Ludzie wypowiadający się w filmie, którzy mieli styczność z Hendrixem utrzymują, że było to morderstwo. Jimi od dłuższego czasu miał problemy ze swoim managerem. Ścierali się przede wszystkim o muzykę, Mike Jeffery chciał aby Hendrix grał rocka, który dawał ogromne dochody, natomiast Jimi chciał iść w swoim, niekoniecznie tak dochodowym kierunku, chciał skupić się na psychodelii, bardziej "uduchowionej" muzyce. Ponadto Jimi zaangażował się w ruch Czarnych Panter (radykalna amerykańska organizacja polityczna utworzona w celu ochrony czarnej mniejszości w USA i walcząca o jej prawa. Aktywna w latach 60. i 70. XX w.) co nie na rękę było mafii rządzącej na terenach gdzie kręciły się "pantery". Mafia obawiała się, że swoimi manifestacjami czarne pantery ściągną na siebie policję która przy okazji przyskrzyni też ich. Również rządowi nie była na rękę działalność Panter która zyskała popularność dzięki Hendrixowi, dlatego doszli z mafią do porozumienia. Z mafią powiązany był także Jeffery, ponoć niejednokrotnie o tym mówił jednak mu nie wierzono, dopiero po jego śmierci okazało się, że była to prawda. Tak więc osoby z filmu spekulowały, że to Jeffery wrobił Hendrixa, że jego śmierć była zwykłym morderstwem.
-
Z Morrissonem bylo podobnie.
-
Z Marylin Monroe tez.
-
albo po prostu udusił sie rzygami...
-
http://www.infomuzyka.pl/Muzyka/1,92326,6672501,Jak_zmarl_Jimi_Hendrix_.html (http://www.infomuzyka.pl/Muzyka/1,92326,6672501,Jak_zmarl_Jimi_Hendrix_.html)
-
zmarlemu mozna kazde slowa w usta wsadzic :???: na promocje ksiazki jak znalazl
rownie dobrze jakis wspolpracownik Johna Kennedy'ego moze napisac teraz ksiazke w ktorej przytoczy slowa JFK:
"to ja zabilem Marylin. musialem to zrobic, mialem z nia romans a ona za duzo wiedziala rzeczy ktorych nie powinna,
gdyby to wyszlo na jaw bylbym skonczony jako prezydent"
-
JIMI HENDRIX???A cóż tu pisać...SZACUNEK NA ZAWSZE 8)
-
JIMI HENDRIX???A cóż tu pisać...SZACUNEK NA ZAWSZE 8)

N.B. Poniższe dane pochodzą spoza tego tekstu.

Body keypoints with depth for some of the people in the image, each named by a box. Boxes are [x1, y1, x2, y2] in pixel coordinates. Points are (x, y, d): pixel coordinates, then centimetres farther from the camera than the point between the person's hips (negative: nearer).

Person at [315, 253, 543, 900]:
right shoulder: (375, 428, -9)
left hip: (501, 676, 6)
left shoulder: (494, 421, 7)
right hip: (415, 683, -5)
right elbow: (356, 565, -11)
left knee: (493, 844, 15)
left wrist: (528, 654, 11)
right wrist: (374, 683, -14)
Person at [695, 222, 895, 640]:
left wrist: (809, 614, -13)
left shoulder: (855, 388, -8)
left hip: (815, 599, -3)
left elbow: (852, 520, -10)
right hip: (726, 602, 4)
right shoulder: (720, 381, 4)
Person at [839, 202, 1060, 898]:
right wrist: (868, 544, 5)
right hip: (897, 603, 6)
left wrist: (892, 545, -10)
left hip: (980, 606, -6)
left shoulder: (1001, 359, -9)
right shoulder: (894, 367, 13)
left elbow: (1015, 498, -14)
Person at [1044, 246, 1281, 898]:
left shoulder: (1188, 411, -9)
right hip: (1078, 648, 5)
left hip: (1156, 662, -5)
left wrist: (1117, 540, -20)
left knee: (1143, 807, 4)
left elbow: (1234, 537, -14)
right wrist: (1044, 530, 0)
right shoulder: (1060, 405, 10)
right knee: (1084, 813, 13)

i więcej nie trzeba pisać aby oddać należytą treść :D :) pozdrawiam forumowiczów :)
-
Dziś mija 40 rocznica śmierci wielkiego wirtuoza gitary Jimiego Hendrixa. R.I.P. Jimi.
-
R.I.P. Jimi. Szacunek za to, co zrobił dla muzyki.
-
Najwięksi odchodzą najszybciej...Jimi zawsze będzie w czołówce największych wirtuozów rocka ;)
-
z Facebooka Gunsów
yesterday 19 years ago we used our illusions, today we remember a legend's passing - Jimi Hendrix 1942-1970 it could go without saying but the sound of music will be VERY ELECTRIC tonight in Vienna #JimiLives
-
Będzie chyba jakiś tribucik.
-
tych trybucików jest już tyle, że nie wiem jakie utwory mogą wybrać by kogoś zaskoczyć...
-
"Pokój Pełen Luster" zakupiony. Czytał ktoś ?
-
tych trybucików jest już tyle, że nie wiem jakie utwory mogą wybrać by kogoś zaskoczyć...

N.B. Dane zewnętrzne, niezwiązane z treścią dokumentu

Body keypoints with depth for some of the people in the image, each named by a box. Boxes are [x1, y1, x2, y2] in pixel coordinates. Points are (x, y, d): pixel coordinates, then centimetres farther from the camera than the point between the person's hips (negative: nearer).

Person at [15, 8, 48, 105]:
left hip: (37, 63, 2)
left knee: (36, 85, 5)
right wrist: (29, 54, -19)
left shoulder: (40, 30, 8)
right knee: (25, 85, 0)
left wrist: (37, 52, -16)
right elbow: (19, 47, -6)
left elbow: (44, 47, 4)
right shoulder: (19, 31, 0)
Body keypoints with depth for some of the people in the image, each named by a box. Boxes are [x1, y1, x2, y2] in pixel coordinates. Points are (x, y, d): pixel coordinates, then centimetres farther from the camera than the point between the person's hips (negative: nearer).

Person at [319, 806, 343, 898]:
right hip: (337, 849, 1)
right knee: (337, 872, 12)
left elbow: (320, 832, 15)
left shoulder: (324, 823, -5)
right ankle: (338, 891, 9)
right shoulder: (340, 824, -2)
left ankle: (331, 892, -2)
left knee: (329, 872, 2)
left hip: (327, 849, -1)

Widzisz jakie zaskoczenie? Nie było :D
-
"Pokój Pełen Luster" zakupiony. Czytał ktoś ?
Wypożyczyłem z biblio, w tym tygodniu zamierzam rozpocząć jego lekturę ;)
-
Gdyby żył, miałby dziś 70 lat. I życzyłbym mu wszystkiego najlepszego. A dziś w radiowej Trójce dzień z Jimi Hendriksem.
-
Natchnienie dla milionów, wszystkiego najlepszego :'(
Purple haze all in my brain
Lately things just don't seem the same
Actin' funny, but I don't know why
'Scuse me while I kiss the sky
-
Mam do Jimiego wielki sentyment i wiele wspomnień związanych z Jego muzyką, w moim sercu będzie miał zawsze specjalne miejsce.
-
Moje ulubione dźwięki :)
http://www.youtube.com/watch?v=sTD_p5S8NOA (http://www.youtube.com/watch?v=sTD_p5S8NOA)
http://www.youtube.com/watch?v=3PwpZQxV8XU (http://www.youtube.com/watch?v=3PwpZQxV8XU)
-
Czy ktoś z Warszawy wybiera się do Multikina (jeśli się wybieracie to do którego kina) na koncert "HENDRIX LIVE AT WOODSTOCK"? Tak rozważam i jestem ciekawy, bo może jakiś zlocik udałoby się nakręcić :D
-
Jimi to LEGENDA! Jego muzyka zainspirowała wielu, "wychował" pokolenia gitarzystów.
-
People, Hell And Angels - czyli niepublikowane dotąd utwory Jimiego. Przesłuchiwał już ktoś?